La señora Ofelia (nombre supuesto) cose con un hilo verde oliva una servilleta con aire de despreocupada. “¿Qué es?”, le pregunto. “Es una servilleta con el nombre de mi hijo, se lo pondré en el pupitre donde está su foto. Para Navidad, es un regalo”, respondió sin mirarme. “¿Sabe, señorita? Antes me agüitaba por ser pobre, creí que era lo peor que le podía pasar a uno en la vida. Pero ahora creo que si tuviera dinero, el dolor sería igual. No sé cómo viven los ricos, si ellos pasan por estas cosas, o quizá si respeten a sus hijos. Pero para mí, hoy, mi condición de pobreza no me duele tanto. Pensar que no sé dónde está mi hijo, si tiene frío, hambre… Eso es dolor”. De nuevo, me quedé helada. Por un instante se me congelaron las ideas, sus palabras traspasaron mi firmeza. El árbol, la servilleta con el nombre bordado, el discurso de la señora, me llevan a situaciones desconocidas, a frases incompletas, me provoca dolores en el cuerpo. ¿Qué se puede decir ante eso, árboles que no representan lo que he conocido por Navidad en mis 31 años de vida, bordados para aquellos de los que no sabemos su paradero? Tomo aire y busco bien cada palabra que voy a decir. ¡Aquí uno sabe tan poco! Aquí la experiencia se doblega, las teorías son obsoletas.

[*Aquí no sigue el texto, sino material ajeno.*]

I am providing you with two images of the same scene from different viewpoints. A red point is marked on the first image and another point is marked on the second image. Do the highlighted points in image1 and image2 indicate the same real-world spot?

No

En el lado izquierdo de la cancha hay nuevas pancartas que llevan mensajes de solidaridad de estudiantes de otras normales. Hay fotografías que muestran los rostros de personas que, seguramente, los padres de los 43 desaparecidos nunca conocerán. En ellas, sostienen letreros con mensajes que piden justicia. “¡Vivos los queremos!”. Penden también banderas de distintos países. Junto a ellas, hay una montaña de ropa que fue llevada quién sabe por quién para que elijan algo que llevarse. ¿Qué más se les puede dar para que su dolor sea menos, acaso es la única forma de compensar su falta? ¿Cuántos kilos de ropa, servilletas bordadas y mensajes serían necesarios para ello?

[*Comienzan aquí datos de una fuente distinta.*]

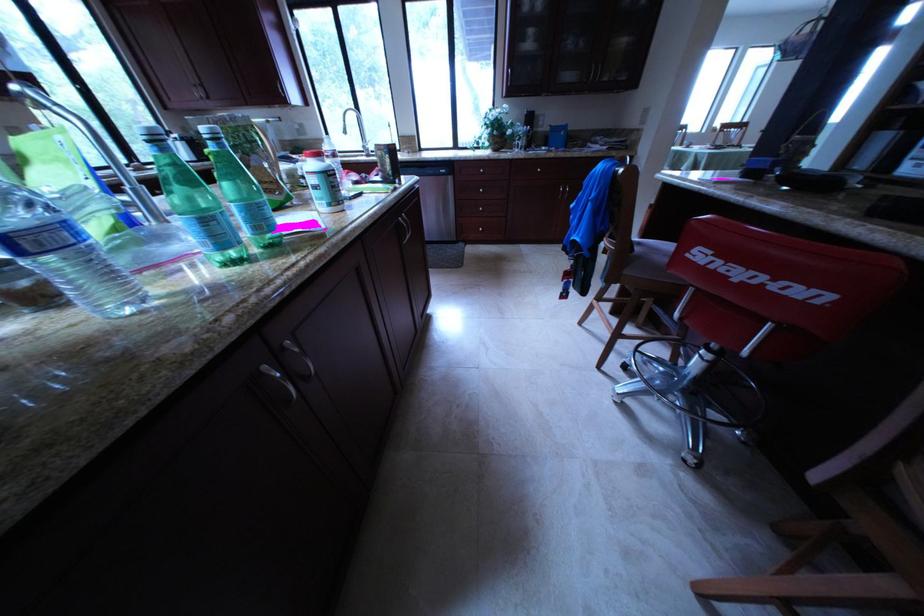
Find the location of a particular element. The height and width of the screenshot is (616, 924). silver cabinet handle is located at coordinates (201, 92).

Mis días en la Escuela Normal están contados y me pregunto qué haré con todas las historias que me llevo de ellos. Será difícil insertarme en mi vida ajetreada en el DF sin pensar en cómo estará la señora Ofelia, si ya terminó la servilleta, si no hay noticias nuevas, si no planean más marchas, si no buscan mis oídos para ser escuchados. Me llevo el recuerdo de unos guerreros apostando hasta la vida por los suyos, tocados por el dolor. Me llevo la satisfacción y certeza de que son el ejemplo de una sociedad despierta a la que se le ha arrancado todo excepto el miedo. Me llevo el valor de hablar en su nombre cuando sea necesario, me llevo el corazón pleno por haber sido parte de sus vidas de manera temporal. A cambio de esto, prometo guardar muy bien cada una de las historias que me han contado, prometo seguir sus pasos desde la distancia, prometo seguir reclamando justicia en honor a sus hijos, prometo recordar cada abrazo compartido. Prometo no olvidad nunca.
Pepa, mencionada en el primer párrafo, era psicóloga de MSF que también prestaba atención a los familiares y compañeros de los desaparecidos, falleció en España el pasado mes de noviembre a causa de una enfermedad.